There is a tendency to write off costume dramas as inherently self-referential films, hardly capable of conveying a message that would speak to today’s audiences as much as it would have in times closer to the events it portrays. This is not the case of Frantz, François Ozon’s moving post-WWI tale which the French director presented at the 73rd edition of Venice Film Festival, a film whose timely pacifist message resonates across time and space.
Set against the backdrop of the devastation the first World War left Europe in, it tells the story of Anna (Paula Beer), a young German girl who lost her 23-year-old husband Frantz (Anton Von Lucke) on the French front and cannot let go of her past, at least until a supposed French friend of his, Adrien (Pierre Niney) shows up and the encounter will change her life forever.
We do not know just how close Adrien and Frantz were, and there are moments in which their relationship feels as though it could have been more than a beautiful friendship, but Frantz is a film that is so beautifully written that truths and lies are always inextricably wrapped up, so that every supposition we make gets refuted only minutes afterwards.

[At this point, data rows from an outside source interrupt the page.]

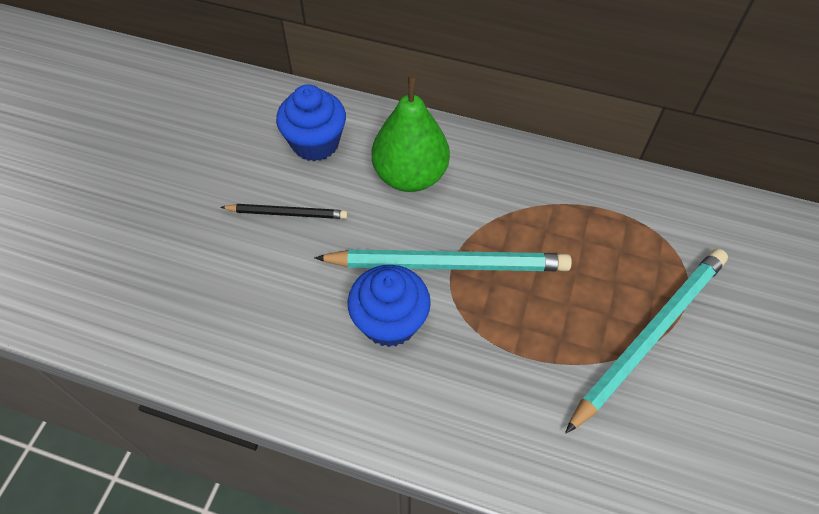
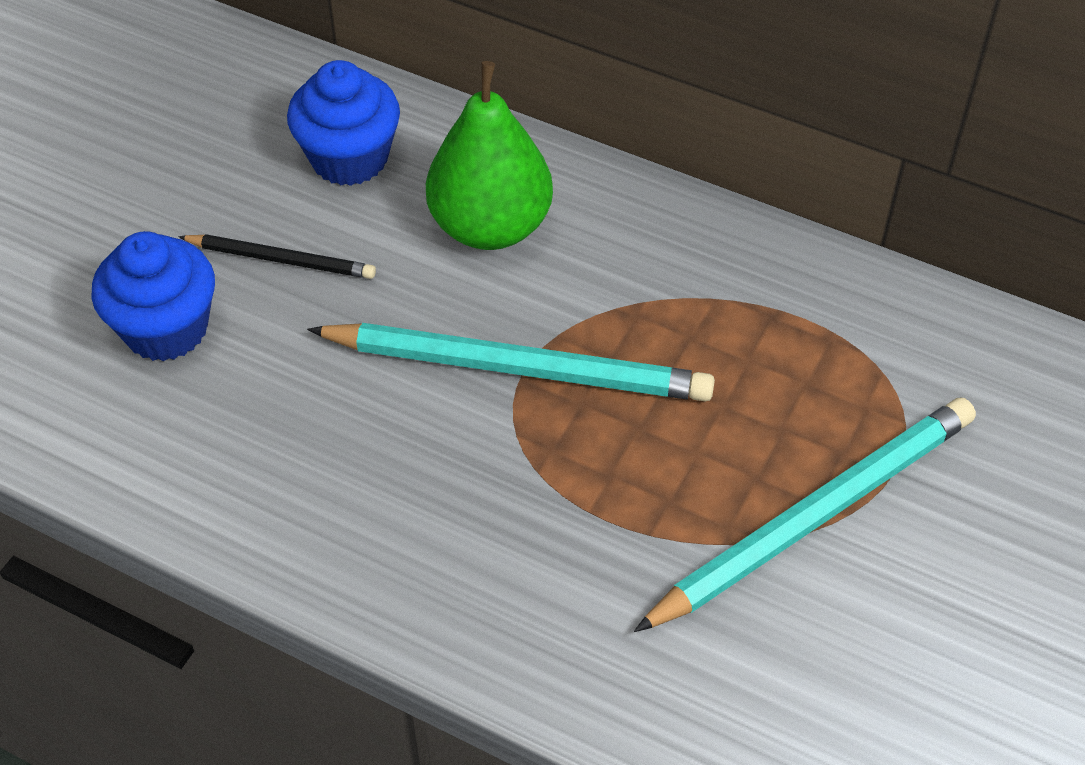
camera: 10 degrees right, 5 degrees down
(390, 322) = (405, 440): blue cupcake -> blue cupcake (166, 328)

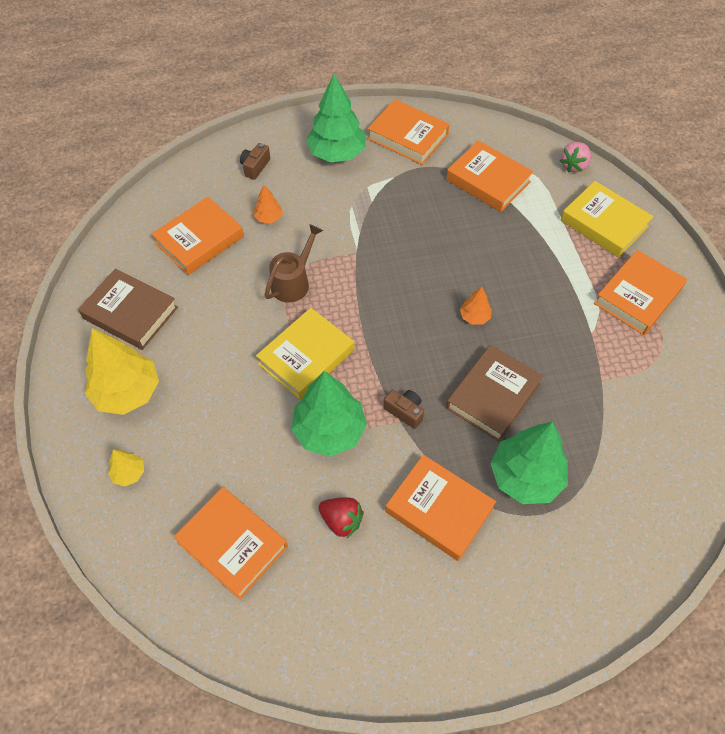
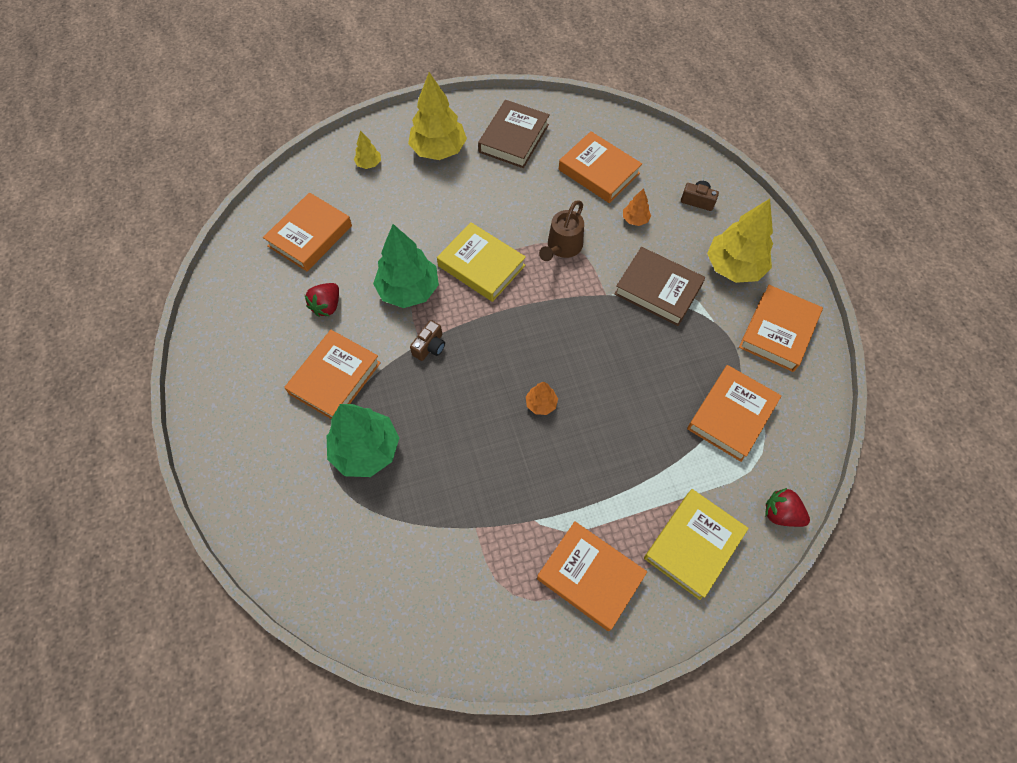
camera: 85 degrees right, 5 degrees up
(293, 282) = (562, 247): brown watering can -> brown watering can turned 90 degrees clockwise
(337, 153) = (734, 267): green tree -> yellow tree
(492, 396) = (450, 421): brown book -> brown book (658, 289)
(573, 165) = (781, 513): pink strawberry -> red strawberry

Frantz is a humane and delicate tale, centred upon the conflict between the older and younger generations, where the struggle between fathers and sons that makes for some of the most poignant and moving scenes. There is a memorable moment in which Frantz’s old father initially refuses to help Adrien due the grief the French people caused to his family, and eventually asks him to carry back to France his late son’s violin, and another heart-breaking scene in which the old man confronts a group of German nationalists reminding everyone it was the older generation who sent the young to die, and now drinks to the death of their own children.
Ozon chooses to shoot post-WWI Europe in black and white, and it is only during Adrien’s flashbacks or the rare times he will be playing the violin for Frantz’s family that colours fill the screen and the film magically brightens up, as though forerunning the promise of a better future, which never truly shows up. For war destroys cities, corrupts souls and fuels hatred, and Ozon portrays the physical and spiritual devastation of WWI turning Europe into a colourless wasteland.
In a time when the integrity of the Europe we know is under the threat of constant crises, Frantz’s message is a timely reminder of war’s de-humanising character, and a brilliant testament of the ways in which costume dramas can say so much about our present as they do about the past they portray.